This information is for reference purposes only. It was current when produced and may now be outdated. Archive material is no longer maintained, and some links may not work. Persons with disabilities having difficulty accessing this information should contact us at: https://info.ahrq.gov. Let us know the nature of the problem, the Web address of what you want, and your contact information.
Please go to www.ahrq.gov for current information.
General anesthesia is as effective and may be better than long-acting spinal anesthesia
More than 250,000 elderly men and women in the United States will fracture a hip during the coming year. One-third of them will die within a year after their fractures, and most will suffer from impaired mobility and independence. Doctors usually prefer "safer" spinal anesthesia over general anesthesia to repair hip fractures. However, a new study of elderly hip fracture patients showed similar outcomes for both types of anesthesia. What's more, it found that patients receiving general anesthesia had better cognitive functioning and walking ability up to 24 months after surgery than those who received long-acting spinal anesthesia.

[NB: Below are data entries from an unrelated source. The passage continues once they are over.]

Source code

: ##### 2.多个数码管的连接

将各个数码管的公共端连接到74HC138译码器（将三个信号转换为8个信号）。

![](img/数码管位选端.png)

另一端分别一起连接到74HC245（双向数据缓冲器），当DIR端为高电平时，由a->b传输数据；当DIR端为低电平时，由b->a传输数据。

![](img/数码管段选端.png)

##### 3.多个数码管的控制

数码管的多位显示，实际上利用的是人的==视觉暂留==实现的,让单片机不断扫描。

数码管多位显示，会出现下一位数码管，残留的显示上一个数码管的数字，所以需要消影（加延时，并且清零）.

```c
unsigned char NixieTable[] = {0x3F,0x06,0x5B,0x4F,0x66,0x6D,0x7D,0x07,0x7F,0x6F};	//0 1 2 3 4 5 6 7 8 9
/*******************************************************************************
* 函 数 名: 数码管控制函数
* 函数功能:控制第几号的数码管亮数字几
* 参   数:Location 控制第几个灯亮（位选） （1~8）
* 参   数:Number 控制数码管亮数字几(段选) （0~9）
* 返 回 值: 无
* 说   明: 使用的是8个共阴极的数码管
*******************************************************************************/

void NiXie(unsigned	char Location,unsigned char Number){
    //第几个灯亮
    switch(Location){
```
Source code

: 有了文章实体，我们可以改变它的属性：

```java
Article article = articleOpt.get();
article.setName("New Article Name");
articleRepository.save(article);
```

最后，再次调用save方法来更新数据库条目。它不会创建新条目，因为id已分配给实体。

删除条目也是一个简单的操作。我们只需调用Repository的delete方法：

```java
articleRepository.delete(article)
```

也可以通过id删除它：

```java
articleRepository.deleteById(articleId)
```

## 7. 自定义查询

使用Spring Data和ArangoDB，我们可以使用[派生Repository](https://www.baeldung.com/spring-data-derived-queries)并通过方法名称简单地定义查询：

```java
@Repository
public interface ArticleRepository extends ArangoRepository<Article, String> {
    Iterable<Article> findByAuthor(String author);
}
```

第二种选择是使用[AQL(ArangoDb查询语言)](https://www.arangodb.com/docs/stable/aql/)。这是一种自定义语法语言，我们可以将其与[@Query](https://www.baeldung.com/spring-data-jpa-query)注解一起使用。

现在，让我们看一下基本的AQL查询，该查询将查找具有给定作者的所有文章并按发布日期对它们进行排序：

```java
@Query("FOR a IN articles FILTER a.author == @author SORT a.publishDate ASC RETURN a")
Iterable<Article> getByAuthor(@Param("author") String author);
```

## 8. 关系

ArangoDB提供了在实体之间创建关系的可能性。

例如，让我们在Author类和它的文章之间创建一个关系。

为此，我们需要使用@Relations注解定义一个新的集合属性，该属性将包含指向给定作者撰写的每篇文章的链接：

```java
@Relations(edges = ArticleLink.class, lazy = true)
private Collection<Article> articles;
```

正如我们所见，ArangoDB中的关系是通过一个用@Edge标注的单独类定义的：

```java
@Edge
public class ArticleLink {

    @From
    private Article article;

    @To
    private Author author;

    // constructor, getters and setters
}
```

Researchers at the University of Maryland School of Medicine studied 741 elderly patients who were enrolled in the Baltimore Hip Studies, a multicenter, noninterventional observational research project investigating long-term recovery from hip fracture. Patients enrolled in the study were given either spinal anesthesia (430 patients using lidocaine, bupivacaine, or tetracaine) or general anesthesia (311 patients using induction agents, benzodiazepines, narcotics, and other medications) for hip fracture repair. The researchers evaluated the patients' progress at 2, 6, 12, 18, and 24 months after surgery with a portable gait and balance laboratory. There were no significant differences for in-hospital complications or deaths either by route of anesthesia or the type of hospital (academic or community) where the surgery was done.
There was no significant difference in outcomes 2 years after surgery between the two types of anesthesia. The general anesthesia group did show a 43 percent reduction in the odds of impaired ability to walk 10 feet a year after surgery, as well as nonsignificant trends toward better social interaction and cognitive functioning. Of the three spinal anesthetics (i.e., epinephrine, lidocaine, and tetracaine) there was little difference between lidocaine and general anesthesia. However, general anesthesia was associated with slightly better outcomes than was either tetracaine or bupivacaine, which are longer acting drugs than lidocaine. This suggests that longer acting, but lower concentration, local anesthetics might be associated with subtle neurologic injury. On the other hand, lidocaine may have been selected for shorter, less complicated surgeries, which was reflected in better outcomes.
More details are in "Spinal anesthesia versus general anesthesia for hip fracture repair: A longitudinal observation of 741 elderly patients during 2-year follow-up," by Timothy B. Gilbert, M.D., William G. Hawkes, Ph.D., Richard Hebel, Ph.D., and others, in the January 2000 American Journal of Orthopedics 29(1), pp. 25-35.